Aufgabenstellung
Schreiben Sie aus den nachstehenden Unterlagen die Zeilen ab der Zeile mit „नीतं श्मशानं मांसान्त्रवसापङ्ककलङ्कितम् ।“ bis einschließlich der Zeile mit „शिवानामशिवैर्मुखनिर्गतज्वालाजालैः पल्लवितेवावनिर्यस्य ॥“ Zeichen für Zeichen nieder.

Vorliegende Unterlagen
---+---

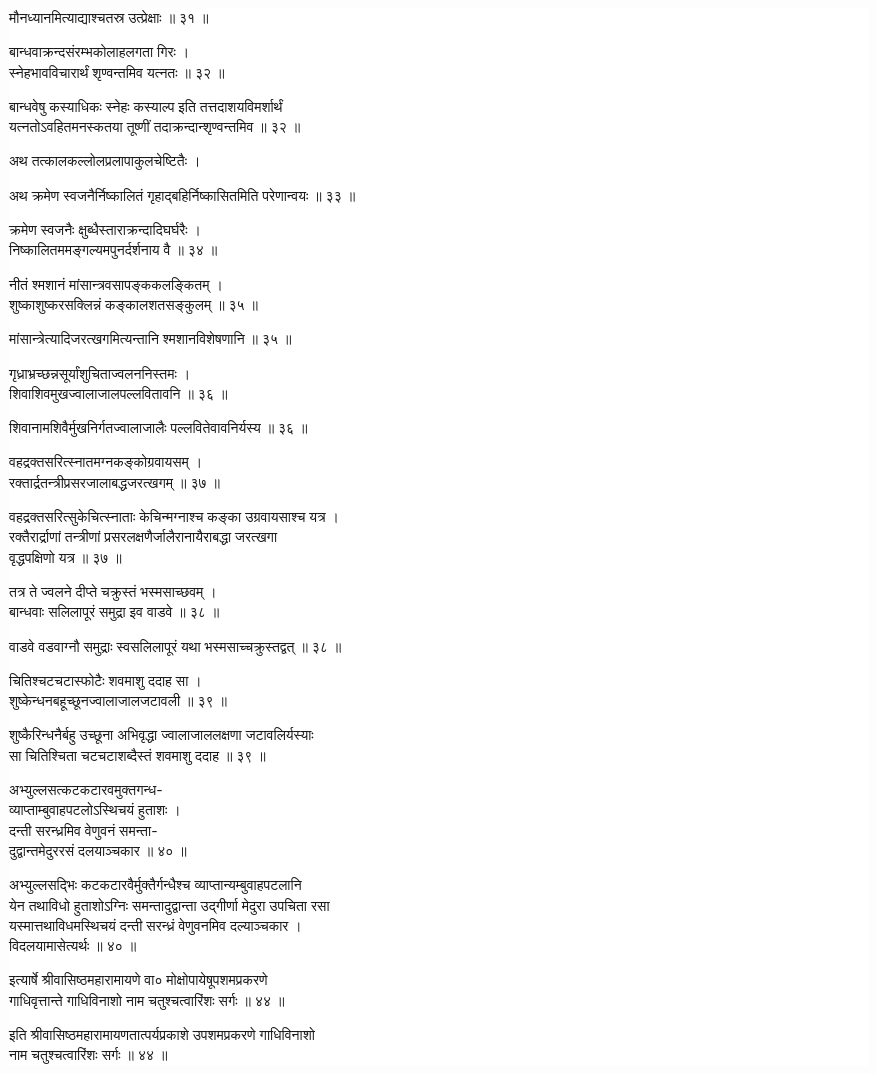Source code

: मौनध्यानमित्याद्याश्चतस्र उत्प्रेक्षाः ॥ ३१ ॥  
  
बान्धवाक्रन्दसंरम्भकोलाहलगता गिरः ।  
स्नेहभावविचारार्थं शृण्वन्तमिव यत्नतः ॥ ३२ ॥  
  
बान्धवेषु कस्याधिकः स्नेहः कस्याल्प इति तत्तदाशयविमर्शार्थं   
यत्नतोऽवहितमनस्कतया तूष्णीं तदाक्रन्दान्शृण्वन्तमिव ॥ ३२ ॥  
  
अथ तत्कालकल्लोलप्रलापाकुलचेष्टितैः ।  
  
अथ क्रमेण स्वजनैर्निष्कालितं गृहाद्बहिर्निष्कासितमिति परेणान्वयः ॥ ३३ ॥  
  
क्रमेण स्वजनैः क्षुब्धैस्ताराक्रन्दादिघर्घरैः ।  
निष्कालितममङ्गल्यमपुनर्दर्शनाय वै ॥ ३४ ॥  
  
नीतं श्मशानं मांसान्त्रवसापङ्ककलङ्कितम् ।  
शुष्काशुष्करसक्लिन्नं कङ्कालशतसङ्कुलम् ॥ ३५ ॥  
  
मांसान्त्रेत्यादिजरत्खगमित्यन्तानि श्मशानविशेषणानि ॥ ३५ ॥  
  
गृध्राभ्रच्छन्नसूर्यांशुचिताज्वलननिस्तमः ।  
शिवाशिवमुखज्वालाजालपल्लवितावनि ॥ ३६ ॥  
  
शिवानामशिवैर्मुखनिर्गतज्वालाजालैः पल्लवितेवावनिर्यस्य ॥ ३६ ॥  
  
वहद्रक्तसरित्स्नातमग्नकङ्कोग्रवायसम् ।  
रक्तार्द्रतन्त्रीप्रसरजालाबद्धजरत्खगम् ॥ ३७ ॥  
  
वहद्रक्तसरित्सुकेचित्स्नाताः केचिन्मग्नाश्च कङ्का उग्रवायसाश्च यत्र ।   
रक्तैरार्द्राणां तन्त्रीणां प्रसरलक्षणैर्जालैरानायैराबद्धा जरत्खगा   
वृद्धपक्षिणो यत्र ॥ ३७ ॥  
  
तत्र ते ज्वलने दीप्ते चक्रुस्तं भस्मसाच्छवम् ।  
बान्धवाः सलिलापूरं समुद्रा इव वाडवे ॥ ३८ ॥  
  
वाडवे वडवाग्नौ समुद्राः स्वसलिलापूरं यथा भस्मसाच्चक्रुस्तद्वत् ॥ ३८ ॥  
  
चितिश्चटचटास्फोटैः शवमाशु ददाह सा ।  
शुष्केन्धनबहूच्छूनज्वालाजालजटावली ॥ ३९ ॥  
  
शुष्कैरिन्धनैर्बहु उच्छूना अभिवृद्धा ज्वालाजाललक्षणा जटावलिर्यस्याः   
सा चितिश्चिता चटचटाशब्दैस्तं शवमाशु ददाह ॥ ३९ ॥  
  
अभ्युल्लसत्कटकटारवमुक्तगन्ध-  
व्याप्ताम्बुवाहपटलोऽस्थिचयं हुताशः ।  
दन्ती सरन्ध्रमिव वेणुवनं समन्ता-  
दुद्वान्तमेदुररसं दलयाञ्चकार ॥ ४० ॥  
  
अभ्युल्लसद्भिः कटकटारवैर्मुक्तैर्गन्धैश्च व्याप्तान्यम्बुवाहपटलानि   
येन तथाविधो हुताशोऽग्निः समन्तादुद्वान्ता उद्गीर्णा मेदुरा उपचिता रसा   
यस्मात्तथाविधमस्थिचयं दन्ती सरन्ध्रं वेणुवनमिव दल्याञ्चकार ।   
विदलयामासेत्यर्थः ॥ ४० ॥  
  
इत्यार्षे श्रीवासिष्ठमहारामायणे वा० मोक्षोपायेषूपशमप्रकरणे   
गाधिवृत्तान्ते गाधिविनाशो नाम चतुश्चत्वारिंशः सर्गः ॥ ४४ ॥  
  
इति श्रीवासिष्ठमहारामायणतात्पर्यप्रकाशे उपशमप्रकरणे गाधिविनाशो   
नाम चतुश्चत्वारिंशः सर्गः ॥ ४४ ॥  
  
  
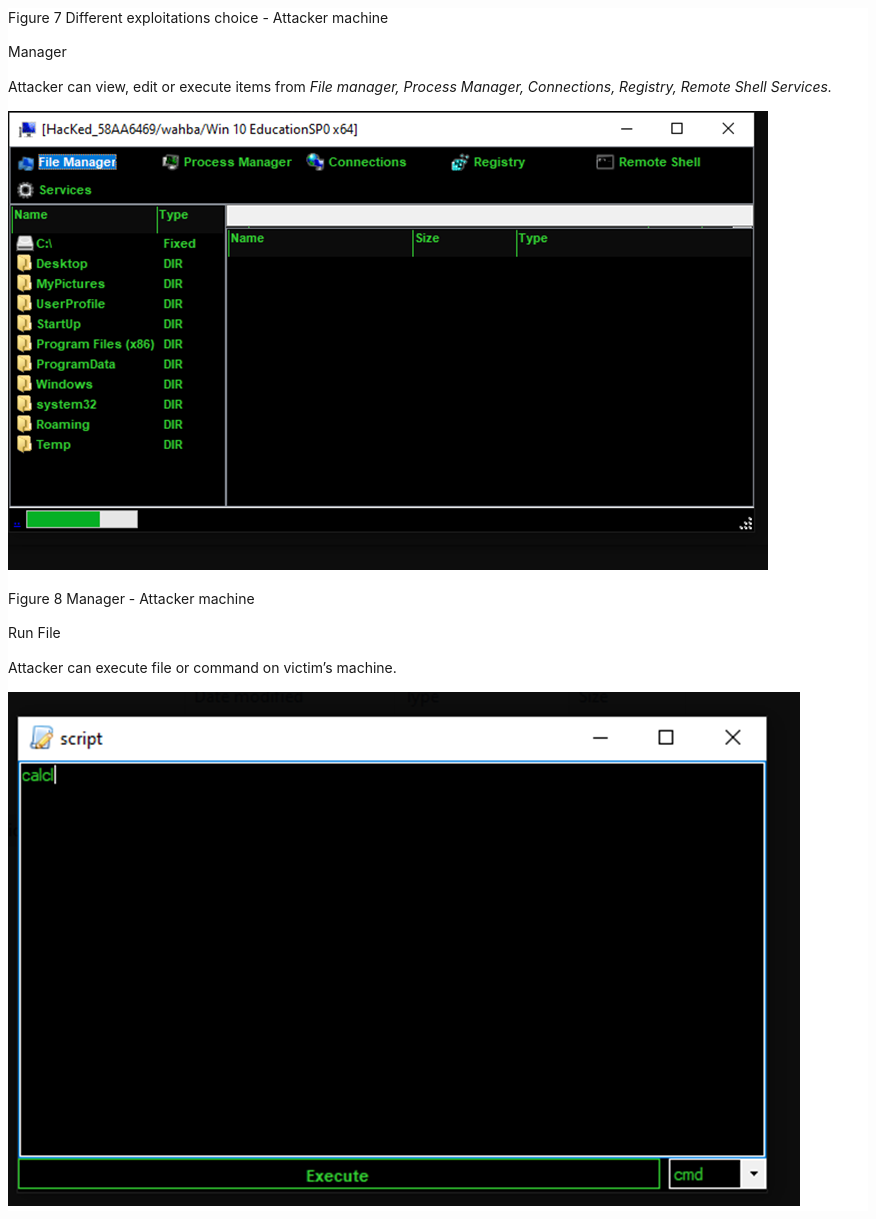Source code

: Figure 7 Different exploitations choice - Attacker machine

Manager

Attacker can view, edit or execute items from _File manager, Process Manager, Connections, Registry, Remote Shell Services._

![Figure 8 Manager - Attacker machine](assets/img/blogs/01/08.png)

Figure 8 Manager - Attacker machine

Run File

Attacker can execute file or command on victim’s machine.

![Figure 9 Attacker run “calc” command – Attacker machine](assets/img/blogs/01/09.png)
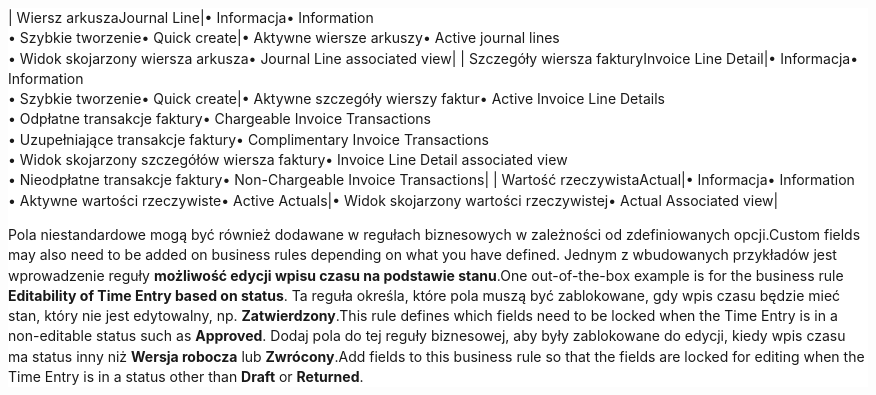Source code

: |  <span data-ttu-id="ddd8b-225">Wiersz arkusza</span><span class="sxs-lookup"><span data-stu-id="ddd8b-225">Journal Line</span></span>|<span data-ttu-id="ddd8b-226">• Informacja</span><span class="sxs-lookup"><span data-stu-id="ddd8b-226">• Information</span></span><br><span data-ttu-id="ddd8b-227">• Szybkie tworzenie</span><span class="sxs-lookup"><span data-stu-id="ddd8b-227">• Quick create</span></span>|<span data-ttu-id="ddd8b-228">• Aktywne wiersze arkuszy</span><span class="sxs-lookup"><span data-stu-id="ddd8b-228">• Active journal lines</span></span><br><span data-ttu-id="ddd8b-229">• Widok skojarzony wiersza arkusza</span><span class="sxs-lookup"><span data-stu-id="ddd8b-229">• Journal Line associated view</span></span>|
|  <span data-ttu-id="ddd8b-230">Szczegóły wiersza faktury</span><span class="sxs-lookup"><span data-stu-id="ddd8b-230">Invoice Line Detail</span></span>|<span data-ttu-id="ddd8b-231">• Informacja</span><span class="sxs-lookup"><span data-stu-id="ddd8b-231">• Information</span></span><br><span data-ttu-id="ddd8b-232">• Szybkie tworzenie</span><span class="sxs-lookup"><span data-stu-id="ddd8b-232">• Quick create</span></span>|<span data-ttu-id="ddd8b-233">• Aktywne szczegóły wierszy faktur</span><span class="sxs-lookup"><span data-stu-id="ddd8b-233">• Active Invoice Line Details</span></span><br><span data-ttu-id="ddd8b-234">• Odpłatne transakcje faktury</span><span class="sxs-lookup"><span data-stu-id="ddd8b-234">• Chargeable Invoice Transactions</span></span><br><span data-ttu-id="ddd8b-235">• Uzupełniające transakcje faktury</span><span class="sxs-lookup"><span data-stu-id="ddd8b-235">• Complimentary Invoice Transactions</span></span><br><span data-ttu-id="ddd8b-236">• Widok skojarzony szczegółów wiersza faktury</span><span class="sxs-lookup"><span data-stu-id="ddd8b-236">• Invoice Line Detail associated view</span></span><br><span data-ttu-id="ddd8b-237">• Nieodpłatne transakcje faktury</span><span class="sxs-lookup"><span data-stu-id="ddd8b-237">• Non-Chargeable Invoice Transactions</span></span>|
|  <span data-ttu-id="ddd8b-238">Wartość rzeczywista</span><span class="sxs-lookup"><span data-stu-id="ddd8b-238">Actual</span></span>|<span data-ttu-id="ddd8b-239">• Informacja</span><span class="sxs-lookup"><span data-stu-id="ddd8b-239">• Information</span></span><br><span data-ttu-id="ddd8b-240">• Aktywne wartości rzeczywiste</span><span class="sxs-lookup"><span data-stu-id="ddd8b-240">• Active Actuals</span></span>|<span data-ttu-id="ddd8b-241">• Widok skojarzony wartości rzeczywistej</span><span class="sxs-lookup"><span data-stu-id="ddd8b-241">• Actual Associated view</span></span>|

<span data-ttu-id="ddd8b-242">Pola niestandardowe mogą być również dodawane w regułach biznesowych w zależności od zdefiniowanych opcji.</span><span class="sxs-lookup"><span data-stu-id="ddd8b-242">Custom fields may also need to be added on business rules depending on what you have defined.</span></span> <span data-ttu-id="ddd8b-243">Jednym z wbudowanych przykładów jest wprowadzenie reguły **możliwość edycji wpisu czasu na podstawie stanu**.</span><span class="sxs-lookup"><span data-stu-id="ddd8b-243">One out-of-the-box example is for the business rule **Editability of Time Entry based on status**.</span></span> <span data-ttu-id="ddd8b-244">Ta reguła określa, które pola muszą być zablokowane, gdy wpis czasu będzie mieć stan, który nie jest edytowalny, np. **Zatwierdzony**.</span><span class="sxs-lookup"><span data-stu-id="ddd8b-244">This rule defines which fields need to be locked when the Time Entry is in a non-editable status such as **Approved**.</span></span> <span data-ttu-id="ddd8b-245">Dodaj pola do tej reguły biznesowej, aby były zablokowane do edycji, kiedy wpis czasu ma status inny niż **Wersja robocza** lub **Zwrócony**.</span><span class="sxs-lookup"><span data-stu-id="ddd8b-245">Add fields to this business rule so that the fields are locked for editing when the Time Entry is in a status other than **Draft** or **Returned**.</span></span>
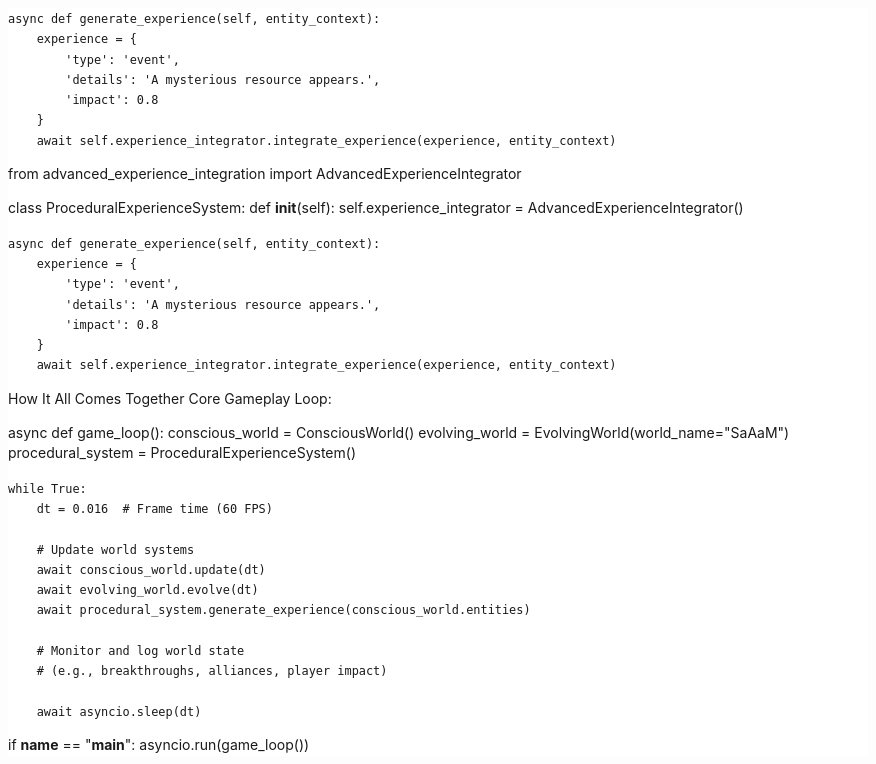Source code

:     async def generate_experience(self, entity_context):
        experience = {
            'type': 'event',
            'details': 'A mysterious resource appears.',
            'impact': 0.8
        }
        await self.experience_integrator.integrate_experience(experience, entity_context)



from advanced_experience_integration import AdvancedExperienceIntegrator

class ProceduralExperienceSystem:
    def __init__(self):
        self.experience_integrator = AdvancedExperienceIntegrator()

    async def generate_experience(self, entity_context):
        experience = {
            'type': 'event',
            'details': 'A mysterious resource appears.',
            'impact': 0.8
        }
        await self.experience_integrator.integrate_experience(experience, entity_context)




How It All Comes Together
Core Gameplay Loop:


async def game_loop():
    conscious_world = ConsciousWorld()
    evolving_world = EvolvingWorld(world_name="SaAaM")
    procedural_system = ProceduralExperienceSystem()

    while True:
        dt = 0.016  # Frame time (60 FPS)

        # Update world systems
        await conscious_world.update(dt)
        await evolving_world.evolve(dt)
        await procedural_system.generate_experience(conscious_world.entities)

        # Monitor and log world state
        # (e.g., breakthroughs, alliances, player impact)

        await asyncio.sleep(dt)

if __name__ == "__main__":
    asyncio.run(game_loop())



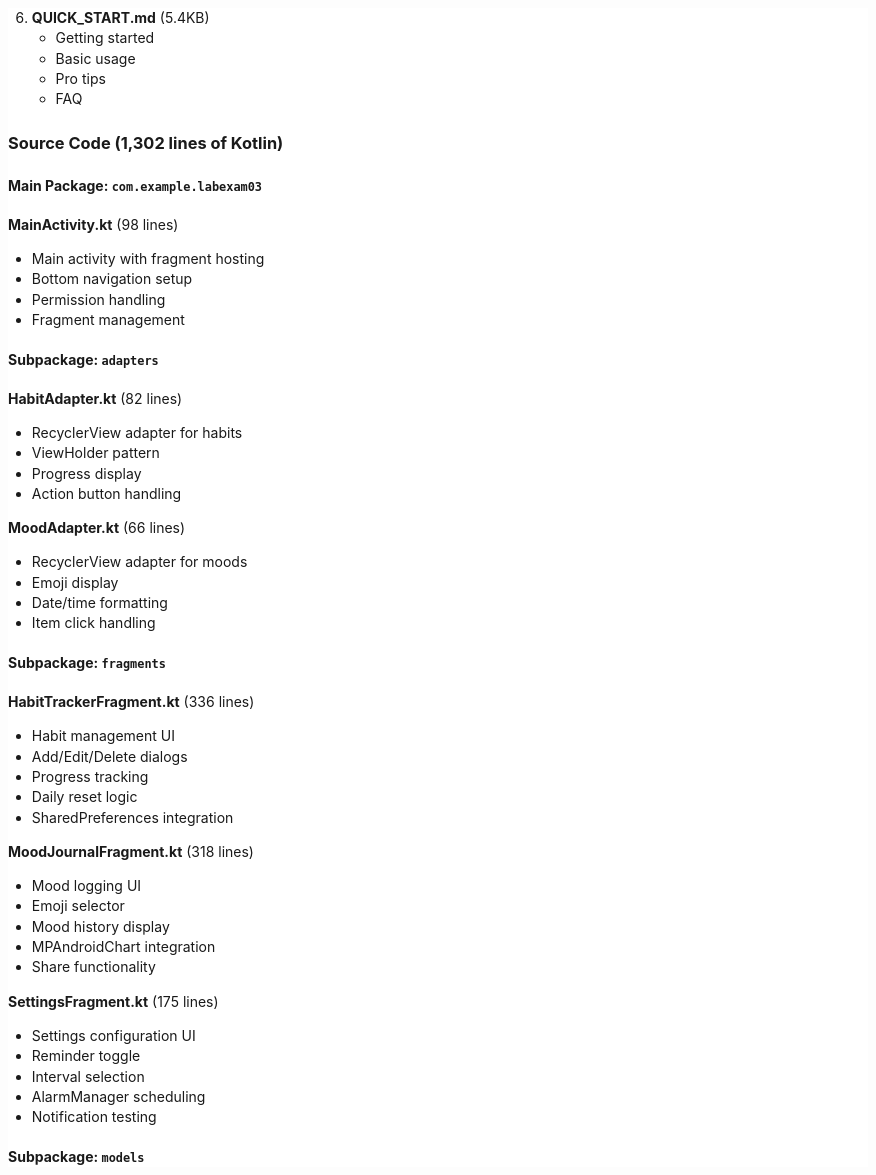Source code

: 6. **QUICK_START.md** (5.4KB)
   - Getting started
   - Basic usage
   - Pro tips
   - FAQ

### Source Code (1,302 lines of Kotlin)

#### Main Package: `com.example.labexam03`

**MainActivity.kt** (98 lines)
- Main activity with fragment hosting
- Bottom navigation setup
- Permission handling
- Fragment management

#### Subpackage: `adapters`

**HabitAdapter.kt** (82 lines)
- RecyclerView adapter for habits
- ViewHolder pattern
- Progress display
- Action button handling

**MoodAdapter.kt** (66 lines)
- RecyclerView adapter for moods
- Emoji display
- Date/time formatting
- Item click handling

#### Subpackage: `fragments`

**HabitTrackerFragment.kt** (336 lines)
- Habit management UI
- Add/Edit/Delete dialogs
- Progress tracking
- Daily reset logic
- SharedPreferences integration

**MoodJournalFragment.kt** (318 lines)
- Mood logging UI
- Emoji selector
- Mood history display
- MPAndroidChart integration
- Share functionality

**SettingsFragment.kt** (175 lines)
- Settings configuration UI
- Reminder toggle
- Interval selection
- AlarmManager scheduling
- Notification testing

#### Subpackage: `models`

---+---

Schriftliche Lösung
नीतं श्मशानं मांसान्त्रवसापङ्ककलङ्कितम् ।  
शुष्काशुष्करसक्लिन्नं कङ्कालशतसङ्कुलम् ॥ ३५ ॥  
  
मांसान्त्रेत्यादिजरत्खगमित्यन्तानि श्मशानविशेषणानि ॥ ३५ ॥  
  
गृध्राभ्रच्छन्नसूर्यांशुचिताज्वलननिस्तमः ।  
शिवाशिवमुखज्वालाजालपल्लवितावनि ॥ ३६ ॥  
  
शिवानामशिवैर्मुखनिर्गतज्वालाजालैः पल्लवितेवावनिर्यस्य ॥ ३६ ॥  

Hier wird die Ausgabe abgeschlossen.